その表情を見て歌麿も、北尾重政(橋本淳)が言っていた「そのほうがあいつら(弟子たち)も喜ぶしな」という言葉が頭に蘇った……そんな感じの表情を浮かべてました。
重政先生のように、自分のこだわりを捨てて蔦重の話に乗ろうと決めたのかもしれません。けれども、そんな時、西村屋(西村まさ彦)が二代目として養子にした鱗形屋の息子万次郎(中村莟玉)を連れて訪れます。
以前、第七話『好機到来「籬の花」』のとき、まだ子供だった万次郎が登場していたのは覚えていますか。
お上に逮捕されてしまった鱗形屋。西村屋は「鱗形屋に代わり『吉原再見』を出す」という蔦重を邪魔するため、鱗形屋を訪れ妻子の前で細見の板木を売るように迫り、目の前に金をどんどん積み上げました。

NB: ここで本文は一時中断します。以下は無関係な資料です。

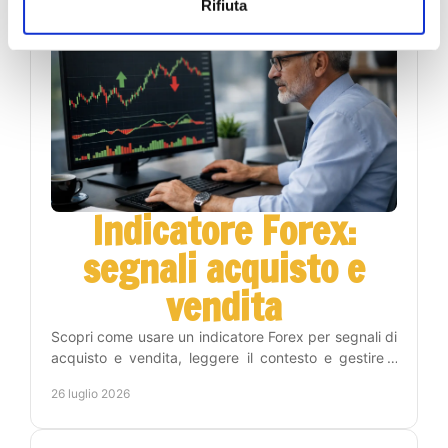
Rifiuta
Indicatore Forex:
segnali acquisto e
vendita
Scopri come usare un indicatore Forex per segnali di
acquisto e vendita, leggere il contesto e gestire il
rischio con un metodo operativo disciplinato.
26 luglio 2026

そのとき、西村屋に対し「おとっつぁんでないと決められませんから」と、きっぱり断ったのが万次郎でした。「ん?」と驚く西村屋。万次郎の聡明さに、何かを見出したようにもみえました。だから養子に迎えたのだと思います。
歌麿に「絵を描いて欲しい」と頼む西村屋。蔦重との関係があるので受けられないと断る歌麿に、「歌麿の絵の大ファン」だという万次郎が、自分のアイデアを書き溜めた紙を差し出します。
そこには、火消しや鳶職などの江戸の「イケメン」を集めた画集、カラーでは当たり前なのであえて墨だけにした錦絵など、おもしろいアイデアが。歌麿も「これはおもしろい」と思ったようです。
確かに、錦絵は女性ばかりなので、イケメン大特集は売れそうですね。江戸では「男色」も流行っていたそうですし……。
歌麿は、万次郎の「蔦重のところだけでは、画風が狭まってしまうのでは」という言葉と、西村屋の「本来なら、蔦重の紋よりも歌麿先生の名前のほうが上に配置さえるべき。長い付き合いをいいことに、都合よく扱われてるとこもあんじゃございませんかね。」という猜疑心を植え付けるような言葉に影響を受けたようです。
このへんは、ずっと蔦重を恨んでいる西村屋らしい言葉でしたね。
歌麿は「今の自分があるのは蔦重のおかげ」と断ったものの、動揺している様子が見て取れました。